**Aufgabe**
Zähle alle Hindernisse auf, die laut dem Artikel über den Ausbau der Strominfrastruktur den Netzausbau behindern.

**Ausgangstext**
Netzbetreiber für zügigen Ausbau der Strominfrastruktur

13. Jänner 2022, Wien

Möglichst unbehindert wollen die heimischen Verteilnetzbetreiber die Strominfrastruktur in den kommenden Jahren zügig ausbauen. Das sei notwendig, um das System ausreichend zu wappnen für den künftig höheren Anteil an schwankender Wind- und Solarstromerzeugung sowie für die Einbindung der neuen Energiegemeinschaften, sagte Netz-OÖ-Geschäftsführer Manfred Hofer am Donnerstag bei einer Veranstaltung des Forum Versorgungssicherheit.

Hinderlich seien die oft zu langen Genehmigungsverfahren, „Akzeptanzwidersprüche“ aus der Bevölkerung, immer wieder auftauchende „Systemdiskussionen“, in denen etwa Erdkabel statt Freileitungen gefordert würden, sowie auch ganz allgemein „Bewahrungswünsche“, wonach alles so bleiben müsse wie es ist. Wo es sinnvoll sei, gebe man dem Erdkabel den Vorzug, bei der Hoch- und Höchstspannung sei das aber die Freileitung. Man gehe sensibel vor und respektiere Umwelt- und Klimaschutz. Doch dürfe nicht ein einzelnes Vogelnest ein Windrad oder – wie gerade im Innviertel in OÖ – ein Ameisenhaufen eine Leitung verhindern. Hier müsse man gewichten und priorisieren, denn ohne gute Netze könnten die 2030er-Ziele einer erneuerbaren Stromversorgung nicht erreicht werden, so Hofer.

**Informationen**
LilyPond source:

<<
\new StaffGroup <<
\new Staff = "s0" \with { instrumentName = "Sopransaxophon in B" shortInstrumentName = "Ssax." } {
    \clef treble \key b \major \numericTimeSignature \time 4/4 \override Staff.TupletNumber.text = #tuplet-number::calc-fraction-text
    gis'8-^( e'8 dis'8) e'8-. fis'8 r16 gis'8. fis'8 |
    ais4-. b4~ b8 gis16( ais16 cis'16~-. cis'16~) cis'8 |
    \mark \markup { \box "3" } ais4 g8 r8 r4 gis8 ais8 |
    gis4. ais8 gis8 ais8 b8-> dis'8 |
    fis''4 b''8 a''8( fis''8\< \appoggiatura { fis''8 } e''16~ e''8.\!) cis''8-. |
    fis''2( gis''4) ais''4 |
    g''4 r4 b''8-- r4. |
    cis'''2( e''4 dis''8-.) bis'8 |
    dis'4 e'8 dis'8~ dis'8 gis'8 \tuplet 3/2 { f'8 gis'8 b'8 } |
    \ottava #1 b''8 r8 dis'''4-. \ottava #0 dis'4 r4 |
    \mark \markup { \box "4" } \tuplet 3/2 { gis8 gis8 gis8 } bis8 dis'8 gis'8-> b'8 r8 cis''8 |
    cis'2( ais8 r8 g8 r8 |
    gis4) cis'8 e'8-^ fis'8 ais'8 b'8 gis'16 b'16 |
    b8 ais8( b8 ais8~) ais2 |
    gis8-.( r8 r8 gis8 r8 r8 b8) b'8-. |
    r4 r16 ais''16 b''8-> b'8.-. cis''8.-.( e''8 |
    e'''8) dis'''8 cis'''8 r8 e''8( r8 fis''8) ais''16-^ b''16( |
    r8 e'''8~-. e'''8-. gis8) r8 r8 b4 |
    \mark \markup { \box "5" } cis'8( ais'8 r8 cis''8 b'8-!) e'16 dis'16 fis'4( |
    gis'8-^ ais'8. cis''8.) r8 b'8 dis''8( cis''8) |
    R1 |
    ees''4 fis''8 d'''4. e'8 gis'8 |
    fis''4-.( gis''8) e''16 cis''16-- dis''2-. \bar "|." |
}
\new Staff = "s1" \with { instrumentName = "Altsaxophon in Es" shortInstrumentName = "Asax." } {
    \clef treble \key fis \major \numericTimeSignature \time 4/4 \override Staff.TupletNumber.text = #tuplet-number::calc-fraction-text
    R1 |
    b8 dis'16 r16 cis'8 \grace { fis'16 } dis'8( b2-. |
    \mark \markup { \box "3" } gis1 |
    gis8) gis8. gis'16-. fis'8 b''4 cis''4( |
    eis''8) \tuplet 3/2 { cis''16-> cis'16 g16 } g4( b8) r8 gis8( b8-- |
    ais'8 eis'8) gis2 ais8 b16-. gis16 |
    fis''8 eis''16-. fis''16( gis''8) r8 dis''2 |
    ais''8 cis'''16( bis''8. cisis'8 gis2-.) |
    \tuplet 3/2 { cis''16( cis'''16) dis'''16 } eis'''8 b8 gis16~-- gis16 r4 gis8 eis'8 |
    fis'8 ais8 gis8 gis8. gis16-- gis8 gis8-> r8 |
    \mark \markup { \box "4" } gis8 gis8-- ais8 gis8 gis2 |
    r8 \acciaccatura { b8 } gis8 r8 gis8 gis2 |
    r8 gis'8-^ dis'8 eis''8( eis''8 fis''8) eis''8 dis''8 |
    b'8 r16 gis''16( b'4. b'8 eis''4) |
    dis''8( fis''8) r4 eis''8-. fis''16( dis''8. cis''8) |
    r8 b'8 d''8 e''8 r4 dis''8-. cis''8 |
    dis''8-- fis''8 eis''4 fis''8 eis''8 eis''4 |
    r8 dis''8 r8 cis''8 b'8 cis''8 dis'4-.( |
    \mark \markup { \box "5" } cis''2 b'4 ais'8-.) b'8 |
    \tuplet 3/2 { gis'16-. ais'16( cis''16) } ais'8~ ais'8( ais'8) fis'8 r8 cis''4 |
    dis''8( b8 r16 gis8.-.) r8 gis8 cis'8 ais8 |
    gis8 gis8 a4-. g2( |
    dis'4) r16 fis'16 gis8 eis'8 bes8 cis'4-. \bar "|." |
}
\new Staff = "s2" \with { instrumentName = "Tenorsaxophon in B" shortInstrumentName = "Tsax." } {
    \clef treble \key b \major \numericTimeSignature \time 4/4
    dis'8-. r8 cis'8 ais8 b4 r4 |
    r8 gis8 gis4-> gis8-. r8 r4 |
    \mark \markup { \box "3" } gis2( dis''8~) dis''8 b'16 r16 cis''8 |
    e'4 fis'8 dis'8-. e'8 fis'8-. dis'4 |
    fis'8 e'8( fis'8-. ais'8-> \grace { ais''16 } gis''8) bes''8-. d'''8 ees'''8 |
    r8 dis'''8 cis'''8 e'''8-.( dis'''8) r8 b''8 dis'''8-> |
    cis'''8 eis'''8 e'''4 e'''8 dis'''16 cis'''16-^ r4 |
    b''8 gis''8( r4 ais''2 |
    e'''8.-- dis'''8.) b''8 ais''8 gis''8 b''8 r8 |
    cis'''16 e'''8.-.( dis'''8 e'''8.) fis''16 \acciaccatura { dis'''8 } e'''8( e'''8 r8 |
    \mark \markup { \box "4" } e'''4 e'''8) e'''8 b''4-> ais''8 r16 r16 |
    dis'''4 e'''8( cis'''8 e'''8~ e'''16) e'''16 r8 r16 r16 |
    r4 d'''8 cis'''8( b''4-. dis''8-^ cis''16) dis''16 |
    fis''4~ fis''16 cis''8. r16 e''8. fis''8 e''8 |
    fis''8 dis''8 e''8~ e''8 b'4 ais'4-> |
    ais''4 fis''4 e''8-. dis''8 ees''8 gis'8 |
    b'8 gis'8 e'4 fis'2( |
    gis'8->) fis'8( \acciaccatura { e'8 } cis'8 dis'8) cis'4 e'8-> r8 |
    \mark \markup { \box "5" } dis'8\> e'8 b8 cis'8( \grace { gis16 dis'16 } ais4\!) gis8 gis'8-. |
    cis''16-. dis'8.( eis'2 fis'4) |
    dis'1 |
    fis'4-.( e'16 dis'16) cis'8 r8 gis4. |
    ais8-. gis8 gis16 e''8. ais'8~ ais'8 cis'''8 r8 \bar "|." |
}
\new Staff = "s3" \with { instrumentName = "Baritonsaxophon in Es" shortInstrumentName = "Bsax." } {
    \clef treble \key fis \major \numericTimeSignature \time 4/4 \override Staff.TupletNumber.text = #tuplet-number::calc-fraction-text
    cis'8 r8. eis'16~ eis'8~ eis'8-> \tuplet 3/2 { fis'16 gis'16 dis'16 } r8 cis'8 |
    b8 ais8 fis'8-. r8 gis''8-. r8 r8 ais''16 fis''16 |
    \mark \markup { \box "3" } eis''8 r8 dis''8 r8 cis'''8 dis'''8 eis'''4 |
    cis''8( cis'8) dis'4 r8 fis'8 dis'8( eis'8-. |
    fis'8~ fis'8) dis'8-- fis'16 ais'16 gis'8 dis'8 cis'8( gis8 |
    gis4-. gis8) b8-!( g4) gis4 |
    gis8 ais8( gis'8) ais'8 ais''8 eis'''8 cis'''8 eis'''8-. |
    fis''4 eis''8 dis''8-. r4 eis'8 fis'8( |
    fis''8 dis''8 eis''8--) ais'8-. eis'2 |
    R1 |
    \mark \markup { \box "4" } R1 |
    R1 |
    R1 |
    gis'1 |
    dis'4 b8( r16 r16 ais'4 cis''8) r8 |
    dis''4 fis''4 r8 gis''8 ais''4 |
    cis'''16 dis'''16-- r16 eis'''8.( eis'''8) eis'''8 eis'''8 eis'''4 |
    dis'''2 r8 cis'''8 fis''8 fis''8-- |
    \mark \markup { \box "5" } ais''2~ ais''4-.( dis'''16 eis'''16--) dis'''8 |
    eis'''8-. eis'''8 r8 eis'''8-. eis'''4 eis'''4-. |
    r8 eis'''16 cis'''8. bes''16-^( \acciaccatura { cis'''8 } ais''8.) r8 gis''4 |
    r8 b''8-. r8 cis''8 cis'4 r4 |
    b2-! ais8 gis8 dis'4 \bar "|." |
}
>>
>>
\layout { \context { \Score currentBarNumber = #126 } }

**Ergebnis**
- oft zu lange Genehmigungsverfahren
- „Akzeptanzwidersprüche“ aus der Bevölkerung
- immer wieder auftauchende „Systemdiskussionen“, in denen etwa Erdkabel statt Freileitungen gefordert werden
- ganz allgemein „Bewahrungswünsche“, wonach alles so bleiben müsse, wie es ist